--- start of Provided text ---

The oldest known inhabitants of Cres were Illyrian Liburnians. Ancient Greek sources used for the islands of Cres and Lošinj the common name Apsirtides, which is associated with the legend of the Argonauts. Ancient sources mention the settlements of Krepsa (Cres) and Apsoros (Osor). During the reign of the Emperor Augustus, Cres came under Roman rule. After the fall of the Western Empire it became part of the Byzantine possessions in the Adriatic, and in the early Middle Ages it was gradually settled by Slavs.

The oldest Southern Slav monument written in Glagolitic letters is the famous "Valun Inscription" (Valunska ploča) dating probably from the 9th century. In the 10th century, Cres was for a time part of the Croatian state.

--- end of Provided text ---
--- start of Extracted entries ---

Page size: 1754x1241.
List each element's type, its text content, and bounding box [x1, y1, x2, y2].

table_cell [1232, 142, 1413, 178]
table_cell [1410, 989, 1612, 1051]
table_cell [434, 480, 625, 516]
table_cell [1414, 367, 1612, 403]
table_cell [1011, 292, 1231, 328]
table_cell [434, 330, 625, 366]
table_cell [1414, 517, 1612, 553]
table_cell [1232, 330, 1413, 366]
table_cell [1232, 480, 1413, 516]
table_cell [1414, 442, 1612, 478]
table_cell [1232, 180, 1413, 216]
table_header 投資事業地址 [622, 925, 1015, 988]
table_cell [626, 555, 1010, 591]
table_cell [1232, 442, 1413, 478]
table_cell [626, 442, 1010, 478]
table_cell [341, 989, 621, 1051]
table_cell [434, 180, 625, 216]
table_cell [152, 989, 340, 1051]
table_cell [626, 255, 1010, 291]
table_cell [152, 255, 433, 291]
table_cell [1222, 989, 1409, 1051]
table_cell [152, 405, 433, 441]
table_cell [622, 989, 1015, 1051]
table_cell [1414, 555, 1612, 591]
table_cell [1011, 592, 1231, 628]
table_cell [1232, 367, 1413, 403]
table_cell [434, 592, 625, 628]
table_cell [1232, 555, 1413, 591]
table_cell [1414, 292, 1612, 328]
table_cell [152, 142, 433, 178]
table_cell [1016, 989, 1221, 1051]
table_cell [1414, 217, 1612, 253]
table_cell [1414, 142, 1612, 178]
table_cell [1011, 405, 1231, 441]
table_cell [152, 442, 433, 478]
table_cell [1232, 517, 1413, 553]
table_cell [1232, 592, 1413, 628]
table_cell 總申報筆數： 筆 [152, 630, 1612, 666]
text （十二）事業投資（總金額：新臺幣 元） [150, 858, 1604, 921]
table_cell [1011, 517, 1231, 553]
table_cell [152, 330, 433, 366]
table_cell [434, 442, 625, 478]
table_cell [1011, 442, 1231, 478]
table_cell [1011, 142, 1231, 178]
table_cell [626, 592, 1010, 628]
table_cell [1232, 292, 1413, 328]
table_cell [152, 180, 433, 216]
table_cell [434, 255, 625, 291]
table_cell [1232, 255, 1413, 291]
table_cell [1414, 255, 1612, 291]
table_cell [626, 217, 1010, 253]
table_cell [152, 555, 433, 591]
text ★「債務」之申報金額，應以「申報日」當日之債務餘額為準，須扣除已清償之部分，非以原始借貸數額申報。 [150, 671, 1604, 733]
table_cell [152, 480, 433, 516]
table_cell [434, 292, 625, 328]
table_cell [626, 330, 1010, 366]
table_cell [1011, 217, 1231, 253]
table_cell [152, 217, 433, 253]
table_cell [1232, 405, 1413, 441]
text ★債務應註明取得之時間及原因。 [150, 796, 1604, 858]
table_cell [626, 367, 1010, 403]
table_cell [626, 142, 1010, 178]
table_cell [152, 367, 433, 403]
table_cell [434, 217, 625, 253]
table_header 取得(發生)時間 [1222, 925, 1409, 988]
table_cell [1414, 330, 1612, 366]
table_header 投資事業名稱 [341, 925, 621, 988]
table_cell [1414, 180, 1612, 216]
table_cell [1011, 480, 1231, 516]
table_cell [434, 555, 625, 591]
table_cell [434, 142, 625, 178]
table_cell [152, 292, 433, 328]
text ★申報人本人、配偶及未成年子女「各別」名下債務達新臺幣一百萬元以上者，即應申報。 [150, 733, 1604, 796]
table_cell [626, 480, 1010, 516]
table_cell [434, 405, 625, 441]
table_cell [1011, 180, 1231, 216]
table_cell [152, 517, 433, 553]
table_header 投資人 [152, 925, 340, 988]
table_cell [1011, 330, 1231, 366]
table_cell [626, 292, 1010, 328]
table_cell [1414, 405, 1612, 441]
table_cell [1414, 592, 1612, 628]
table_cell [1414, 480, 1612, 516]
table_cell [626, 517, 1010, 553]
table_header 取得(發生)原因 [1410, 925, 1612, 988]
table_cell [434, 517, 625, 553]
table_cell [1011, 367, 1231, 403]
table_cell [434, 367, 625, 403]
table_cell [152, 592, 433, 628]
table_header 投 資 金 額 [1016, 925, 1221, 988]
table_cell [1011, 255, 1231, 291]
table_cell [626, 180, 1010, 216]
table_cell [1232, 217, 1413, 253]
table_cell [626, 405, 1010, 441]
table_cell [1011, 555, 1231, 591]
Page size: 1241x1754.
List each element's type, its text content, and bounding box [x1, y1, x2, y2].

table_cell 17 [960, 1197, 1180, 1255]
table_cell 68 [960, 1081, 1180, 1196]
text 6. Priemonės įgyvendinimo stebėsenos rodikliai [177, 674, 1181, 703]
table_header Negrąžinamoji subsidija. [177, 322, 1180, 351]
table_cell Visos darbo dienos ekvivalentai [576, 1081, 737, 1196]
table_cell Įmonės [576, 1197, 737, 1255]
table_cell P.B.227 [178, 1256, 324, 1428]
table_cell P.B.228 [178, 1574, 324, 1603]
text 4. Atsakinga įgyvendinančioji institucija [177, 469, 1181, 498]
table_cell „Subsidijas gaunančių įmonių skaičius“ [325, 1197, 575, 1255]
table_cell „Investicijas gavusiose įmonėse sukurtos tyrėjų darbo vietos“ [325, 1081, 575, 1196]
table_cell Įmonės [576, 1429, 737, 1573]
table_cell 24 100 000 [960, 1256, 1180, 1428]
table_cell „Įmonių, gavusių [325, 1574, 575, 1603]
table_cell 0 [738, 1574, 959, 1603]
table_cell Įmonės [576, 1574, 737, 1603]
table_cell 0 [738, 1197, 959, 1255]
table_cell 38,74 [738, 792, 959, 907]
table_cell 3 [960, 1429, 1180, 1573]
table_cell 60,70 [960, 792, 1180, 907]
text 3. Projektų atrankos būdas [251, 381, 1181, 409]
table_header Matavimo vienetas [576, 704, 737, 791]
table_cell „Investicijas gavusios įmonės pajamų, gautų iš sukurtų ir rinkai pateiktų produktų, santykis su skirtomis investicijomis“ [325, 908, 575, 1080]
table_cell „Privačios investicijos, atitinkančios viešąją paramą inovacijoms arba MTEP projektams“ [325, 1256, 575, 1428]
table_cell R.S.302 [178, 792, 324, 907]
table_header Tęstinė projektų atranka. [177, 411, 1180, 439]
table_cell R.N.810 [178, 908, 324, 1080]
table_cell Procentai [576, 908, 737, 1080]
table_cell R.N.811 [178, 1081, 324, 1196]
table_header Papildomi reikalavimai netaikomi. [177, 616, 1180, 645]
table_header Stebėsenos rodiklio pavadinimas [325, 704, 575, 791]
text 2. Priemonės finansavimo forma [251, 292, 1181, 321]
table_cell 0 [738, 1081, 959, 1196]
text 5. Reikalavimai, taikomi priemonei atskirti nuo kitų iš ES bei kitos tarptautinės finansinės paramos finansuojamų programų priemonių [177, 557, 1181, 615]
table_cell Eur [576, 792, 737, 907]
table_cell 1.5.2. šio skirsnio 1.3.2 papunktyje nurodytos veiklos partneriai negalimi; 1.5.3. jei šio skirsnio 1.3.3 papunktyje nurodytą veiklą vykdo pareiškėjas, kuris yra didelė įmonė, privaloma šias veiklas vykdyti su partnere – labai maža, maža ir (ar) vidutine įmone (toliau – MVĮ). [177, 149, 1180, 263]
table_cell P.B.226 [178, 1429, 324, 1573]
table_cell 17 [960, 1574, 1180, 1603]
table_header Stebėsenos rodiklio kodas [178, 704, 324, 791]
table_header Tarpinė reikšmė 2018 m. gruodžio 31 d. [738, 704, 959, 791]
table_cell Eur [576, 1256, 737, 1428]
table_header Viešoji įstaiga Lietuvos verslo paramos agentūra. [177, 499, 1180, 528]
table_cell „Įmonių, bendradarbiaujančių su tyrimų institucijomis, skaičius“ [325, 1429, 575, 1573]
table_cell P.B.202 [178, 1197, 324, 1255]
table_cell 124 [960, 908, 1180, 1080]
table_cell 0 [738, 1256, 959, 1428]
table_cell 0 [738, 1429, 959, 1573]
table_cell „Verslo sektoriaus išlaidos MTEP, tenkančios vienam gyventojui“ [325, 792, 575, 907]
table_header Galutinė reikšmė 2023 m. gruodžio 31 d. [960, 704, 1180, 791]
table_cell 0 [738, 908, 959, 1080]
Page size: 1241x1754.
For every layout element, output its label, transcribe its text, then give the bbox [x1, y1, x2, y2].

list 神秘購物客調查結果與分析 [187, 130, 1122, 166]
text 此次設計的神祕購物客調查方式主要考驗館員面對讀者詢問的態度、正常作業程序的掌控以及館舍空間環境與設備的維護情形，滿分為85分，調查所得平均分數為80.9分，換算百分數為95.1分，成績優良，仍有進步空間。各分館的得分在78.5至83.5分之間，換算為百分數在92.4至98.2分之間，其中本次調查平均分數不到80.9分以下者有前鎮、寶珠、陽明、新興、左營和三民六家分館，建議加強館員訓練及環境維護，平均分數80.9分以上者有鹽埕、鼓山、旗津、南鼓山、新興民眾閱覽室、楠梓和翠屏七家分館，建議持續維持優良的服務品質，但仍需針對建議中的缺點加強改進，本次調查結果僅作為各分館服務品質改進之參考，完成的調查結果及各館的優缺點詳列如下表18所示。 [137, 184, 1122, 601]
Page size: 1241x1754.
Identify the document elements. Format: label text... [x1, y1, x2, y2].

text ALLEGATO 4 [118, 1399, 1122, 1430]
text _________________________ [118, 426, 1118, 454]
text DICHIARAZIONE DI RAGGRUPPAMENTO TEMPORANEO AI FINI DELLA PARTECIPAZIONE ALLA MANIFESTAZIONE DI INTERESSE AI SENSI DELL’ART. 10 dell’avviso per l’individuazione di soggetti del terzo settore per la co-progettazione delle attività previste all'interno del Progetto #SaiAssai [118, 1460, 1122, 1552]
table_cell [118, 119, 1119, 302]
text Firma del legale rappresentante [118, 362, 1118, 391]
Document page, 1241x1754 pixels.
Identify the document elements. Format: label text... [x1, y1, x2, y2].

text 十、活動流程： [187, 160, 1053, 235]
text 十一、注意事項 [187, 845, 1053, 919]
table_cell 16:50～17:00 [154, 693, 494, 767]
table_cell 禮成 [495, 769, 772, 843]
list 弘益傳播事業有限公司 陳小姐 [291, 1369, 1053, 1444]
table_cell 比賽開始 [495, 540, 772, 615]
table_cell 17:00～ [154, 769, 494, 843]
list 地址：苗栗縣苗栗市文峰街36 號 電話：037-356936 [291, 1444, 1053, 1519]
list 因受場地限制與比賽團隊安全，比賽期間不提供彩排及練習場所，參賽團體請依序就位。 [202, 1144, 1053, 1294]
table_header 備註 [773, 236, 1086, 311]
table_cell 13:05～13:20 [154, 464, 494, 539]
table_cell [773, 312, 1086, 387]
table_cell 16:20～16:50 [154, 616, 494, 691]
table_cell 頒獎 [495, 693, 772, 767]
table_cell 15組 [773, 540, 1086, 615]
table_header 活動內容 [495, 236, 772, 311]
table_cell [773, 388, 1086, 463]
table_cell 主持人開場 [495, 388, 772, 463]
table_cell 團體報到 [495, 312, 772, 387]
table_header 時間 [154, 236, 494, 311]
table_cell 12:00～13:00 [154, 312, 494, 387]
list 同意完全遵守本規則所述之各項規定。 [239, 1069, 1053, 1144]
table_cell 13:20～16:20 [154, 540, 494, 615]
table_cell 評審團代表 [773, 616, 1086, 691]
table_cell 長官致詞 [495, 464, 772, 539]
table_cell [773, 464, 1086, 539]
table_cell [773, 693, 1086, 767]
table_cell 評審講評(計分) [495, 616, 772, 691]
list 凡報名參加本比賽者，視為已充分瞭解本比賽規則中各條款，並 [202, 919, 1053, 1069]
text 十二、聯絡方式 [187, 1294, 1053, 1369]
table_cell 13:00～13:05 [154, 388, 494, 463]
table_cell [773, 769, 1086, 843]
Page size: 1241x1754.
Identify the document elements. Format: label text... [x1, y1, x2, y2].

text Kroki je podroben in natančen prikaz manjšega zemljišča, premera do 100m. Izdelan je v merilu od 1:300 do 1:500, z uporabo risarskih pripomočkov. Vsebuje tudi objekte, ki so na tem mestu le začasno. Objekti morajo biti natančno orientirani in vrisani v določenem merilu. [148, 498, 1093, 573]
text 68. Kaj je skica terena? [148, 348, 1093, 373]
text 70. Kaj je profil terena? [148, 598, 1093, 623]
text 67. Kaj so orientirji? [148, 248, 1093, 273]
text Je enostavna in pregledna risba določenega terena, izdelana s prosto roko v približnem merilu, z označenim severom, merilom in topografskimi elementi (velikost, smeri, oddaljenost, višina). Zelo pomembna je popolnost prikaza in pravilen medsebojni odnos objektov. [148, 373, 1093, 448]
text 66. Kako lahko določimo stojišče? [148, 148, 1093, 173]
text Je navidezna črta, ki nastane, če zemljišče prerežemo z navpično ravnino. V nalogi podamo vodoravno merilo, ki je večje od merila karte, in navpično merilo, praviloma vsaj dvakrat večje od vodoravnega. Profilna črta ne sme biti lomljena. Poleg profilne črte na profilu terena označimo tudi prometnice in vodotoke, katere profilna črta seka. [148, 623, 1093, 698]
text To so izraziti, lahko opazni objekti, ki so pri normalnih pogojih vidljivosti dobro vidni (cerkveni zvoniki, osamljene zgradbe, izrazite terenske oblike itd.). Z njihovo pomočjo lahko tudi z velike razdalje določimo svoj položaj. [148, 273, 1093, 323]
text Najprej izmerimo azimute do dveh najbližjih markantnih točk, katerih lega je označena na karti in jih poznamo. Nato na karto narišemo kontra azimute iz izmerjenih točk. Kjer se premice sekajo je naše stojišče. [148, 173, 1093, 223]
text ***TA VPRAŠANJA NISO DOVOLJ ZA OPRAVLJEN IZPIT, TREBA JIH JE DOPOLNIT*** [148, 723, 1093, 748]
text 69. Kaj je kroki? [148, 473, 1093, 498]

--- end of Extracted entries ---

# Set problem 1
From the passage on the history of Cres, copy word for word the part between "The oldest Southern" and "the Croatian state.", inclusive.
# Set problem 2
According to the passage on the history of Cres, during which emperor's reign did Cres come under Roman rule?

# Problem solution 1
The oldest Southern Slav monument written in Glagolitic letters is the famous "Valun Inscription" (Valunska ploča) dating probably from the 9th century. In the 10th century, Cres was for a time part of the Croatian state.

# Problem solution 2
Emperor Augustus